[PASSAGE PROVIDED — start]
Med-surg distributors quietly do their part in supply chain - News

Curt Werner

Hunkering down and making it through a distracting, if not tumultuous decade in the 1990s, the three remaining national medical-surgical supply distributors appear to have shaken off the turmoil and settled down to doing what they do best, namely making sure that the nation's 5,600 hospitals are supplied with the life-saving products they need in time to save those lives, and doing it for a reasonable price.

After a period when the urge to merge swept through, transformed and consolidated the industry, the past few years have brought no new major mergers. Nor have distributors been forced to revisit the embarrassment of the days when a combination of overzealous bidding on group purchasing contracts and a tough economy led to a humiliating plea to those same GPOs to lift margin points on contracts distributors had willfully signed just months earlier.
[PASSAGE PROVIDED — finish]
[GIVEN ENTRIES — start]
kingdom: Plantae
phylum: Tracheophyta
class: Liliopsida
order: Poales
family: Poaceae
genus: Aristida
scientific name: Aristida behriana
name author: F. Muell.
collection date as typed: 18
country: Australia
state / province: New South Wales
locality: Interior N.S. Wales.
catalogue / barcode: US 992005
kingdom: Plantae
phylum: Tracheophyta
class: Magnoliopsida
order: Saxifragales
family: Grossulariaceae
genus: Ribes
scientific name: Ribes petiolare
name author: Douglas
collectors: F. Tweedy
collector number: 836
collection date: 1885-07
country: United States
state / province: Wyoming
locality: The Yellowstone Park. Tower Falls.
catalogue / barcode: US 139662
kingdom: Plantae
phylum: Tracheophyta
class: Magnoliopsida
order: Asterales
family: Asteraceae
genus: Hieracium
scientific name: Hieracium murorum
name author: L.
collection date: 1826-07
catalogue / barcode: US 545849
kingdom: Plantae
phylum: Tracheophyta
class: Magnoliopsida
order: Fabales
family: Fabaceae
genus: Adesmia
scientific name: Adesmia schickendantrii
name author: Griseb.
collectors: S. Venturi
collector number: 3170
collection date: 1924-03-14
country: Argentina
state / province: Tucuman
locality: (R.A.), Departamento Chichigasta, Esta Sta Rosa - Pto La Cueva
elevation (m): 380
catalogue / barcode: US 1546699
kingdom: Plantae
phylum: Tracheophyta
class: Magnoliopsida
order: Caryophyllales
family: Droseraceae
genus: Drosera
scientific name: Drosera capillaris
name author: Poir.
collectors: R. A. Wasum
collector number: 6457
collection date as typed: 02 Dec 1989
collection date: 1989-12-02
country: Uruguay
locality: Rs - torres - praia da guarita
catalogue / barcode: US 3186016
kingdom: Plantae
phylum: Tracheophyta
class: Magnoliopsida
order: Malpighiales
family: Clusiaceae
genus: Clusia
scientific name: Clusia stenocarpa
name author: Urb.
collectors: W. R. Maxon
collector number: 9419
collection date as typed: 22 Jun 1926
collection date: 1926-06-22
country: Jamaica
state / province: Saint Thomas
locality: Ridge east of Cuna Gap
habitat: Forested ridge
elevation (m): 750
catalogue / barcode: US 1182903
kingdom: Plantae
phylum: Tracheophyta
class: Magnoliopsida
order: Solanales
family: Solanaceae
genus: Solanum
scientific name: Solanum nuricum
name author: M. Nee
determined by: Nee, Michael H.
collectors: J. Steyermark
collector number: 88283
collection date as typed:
[GIVEN ENTRIES — finish]
## WORK ORDER 1:
In the med-surg distributors article, take the stretch from "Hunkering down and" through "just months earlier." and write it out again, putting "sector" wherever "industry" appears.
## WORK ORDER 2:
In the med-surg distributors article, how many hospitals in the nation are the distributors described as supplying?

## REPLY 1:
Hunkering down and making it through a distracting, if not tumultuous decade in the 1990s, the three remaining national medical-surgical supply distributors appear to have shaken off the turmoil and settled down to doing what they do best, namely making sure that the nation's 5,600 hospitals are supplied with the life-saving products they need in time to save those lives, and doing it for a reasonable price.

After a period when the urge to merge swept through, transformed and consolidated the sector, the past few years have brought no new major mergers. Nor have distributors been forced to revisit the embarrassment of the days when a combination of overzealous bidding on group purchasing contracts and a tough economy led to a humiliating plea to those same GPOs to lift margin points on contracts distributors had willfully signed just months earlier.

## REPLY 2:
5,600 hospitals.